Assignments and weighting
Join the discussions and do peer reviews 3%.You are expected to ask questions and join discussions in the lectures, student presentations and the project demo session. During the student presentations and project demo session, peer review sheets will be handed out and you need to give a score out of 10 for each speaker (1 for extremely poor and 10 for perfect). The peer review is anonymous, and the sheets will be collected at the end of each session. The evaluation on the presentations should be based on two main criteria: whether the content is informative and whether the communication is clear. The evaluation on the project demo should be based on your understanding of the novelty, workload, and difficulty of the project.
Give a presentation in one of the lectures 7%The main goal is to learn communication skills and practice to give professional presentations. You must sign up a time for your presentation from the following:
- week 2, Thursday, 14 March, topics related to text classification or clustering, such as new algorithms, deep learning models(CNN, RNN) or their applications
- week 4, Thursday, 28 March, topics related to text representation such as word2vec, word embedding, word rank, new measures for word similarity
- week 6, Thursday, 11 April, topics related to opinion mining, information extraction
- week 8, Thursday, 9 may, topics related to recommender systems, such as the system used by Netflix, Amonzon, youTube, etc.
- week 10, Thursday, 23 May, topics related to information retrieval, query expansion, personalised search, such as new search engines, new web services.
- week 12, Thursday, 6 June, other topics including machine translation, natural language processing,
Complete a ProjectBaseline code due 29 Mar Friday 5pm, Full code due 29 April Monday 9am, Report due 10 May Friday 5pm. The goal of the project is to learn the main text mining techniques and practice research skills including programming and academic writing. The project requires you to build a baseline text classification system, apply it on a new dataset, make modifications and compare them with the baseline system. You can use any tools or packages that are available. Python libraries are preferred. You are expected to spend a total of about 40 hours to do this project. Please manage your time carefully.
Step 1: Build a baseline text classification system
- Choose a dataset.
- choose a baseline classification algorithm
- Test the algorithm on the dataset
A short CNN tutorial with a video
a longer tutorial on CNN and word embedding
LSTM (RNN) tutorial
Step 2: Apply the baseline system on a new datasetYou will need to clean the data and convert them into the right format. You are not allowed to use any built in dataset for this step. The data set should have more than two classes/categories and each class has multiple files. You may use a very new dataset described here: https://pan.webis.de/clef19/pan19-web/author-profiling.html You will need to email firstname.lastname@example.org or me to ask for a password to unzip it and please note that this dataset can only be used for research.
Step 3: Modify the baseline system and try to improve the accuracy. This can be done either on the original data set or the new data set.Here are some ideas:
- Apply another existing classification algorithm or combine some of the existing algorithms.

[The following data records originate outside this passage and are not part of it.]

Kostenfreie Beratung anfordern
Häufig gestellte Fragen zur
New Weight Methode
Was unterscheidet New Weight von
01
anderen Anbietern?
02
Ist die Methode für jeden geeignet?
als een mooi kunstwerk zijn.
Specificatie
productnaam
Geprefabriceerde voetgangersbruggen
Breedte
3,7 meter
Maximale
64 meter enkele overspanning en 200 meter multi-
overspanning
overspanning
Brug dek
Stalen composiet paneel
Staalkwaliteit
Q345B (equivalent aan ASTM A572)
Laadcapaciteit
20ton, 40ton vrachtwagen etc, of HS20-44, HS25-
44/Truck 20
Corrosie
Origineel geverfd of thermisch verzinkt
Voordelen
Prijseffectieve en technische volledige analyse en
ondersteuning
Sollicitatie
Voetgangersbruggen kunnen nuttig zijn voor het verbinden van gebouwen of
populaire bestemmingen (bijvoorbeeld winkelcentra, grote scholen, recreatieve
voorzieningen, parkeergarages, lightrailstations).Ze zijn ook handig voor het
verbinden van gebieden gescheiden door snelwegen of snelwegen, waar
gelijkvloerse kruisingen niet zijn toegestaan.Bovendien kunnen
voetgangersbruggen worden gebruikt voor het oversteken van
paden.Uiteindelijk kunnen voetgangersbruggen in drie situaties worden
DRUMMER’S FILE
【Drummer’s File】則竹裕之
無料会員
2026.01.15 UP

- Apply existing or develop new text representations. You may consider 1) Many tutorials compare performances of local trained wed embedding with global pre-trained word embedding. 2) bag of words such as TF-IDF 3) word embedding for words with multiple senses 4) view based representation which uses subsets of related words, such as words about time, location, genre, etc. 5) phrase based representation, such as suffix tree, which uses a structure similar to the trie structure in COMP261, 6) concept based representation which consider synonyms, distance between concepts.
- Use different features, such as document level features(e.g. no of words in document), part-Of-speech features (no of nouns), etc.
- Develop ways to tune or learn the parameters. The deep learning models contain many parameters, manually tuning them is time consuming and error prone. Investigate ways to reduce the training or evaluation time.
- Project baseline code, due in week 4, Mar 29, Friday 5pm. 3% It should include a README file to explain how to run your program on lab computers.
- Project full code, due in week 7, 29 April, Monday 9am. 5%. It should include a README file to explain how to run your program on lab computers.
- Project report, due in week 8, May 10, Friday 5pm. 15%. The project report should include a brief description on your baseline system, the instructions on how to apply it to the new dataset (e.g. any data cleaning and transferring steps and the data format of input files), and a description and justification for your modification of the system. It should also include the caparison results between the different data sets, and the comparison results between the baseline and your modified version of the algorithm. Readers should be able to understand what you have done without looking at your program code. The page limit of the report is 3.
- A range: all three steps are completed, preferably a new representation or a new classification algorithm is developed, and the performance is improved. Writing is excellent.
- B range: Attempted all three steps, and got comparison results. Writing is good.
- C range: The baseline is completed and either step 2 or step 3 is attempted. Writing is clear.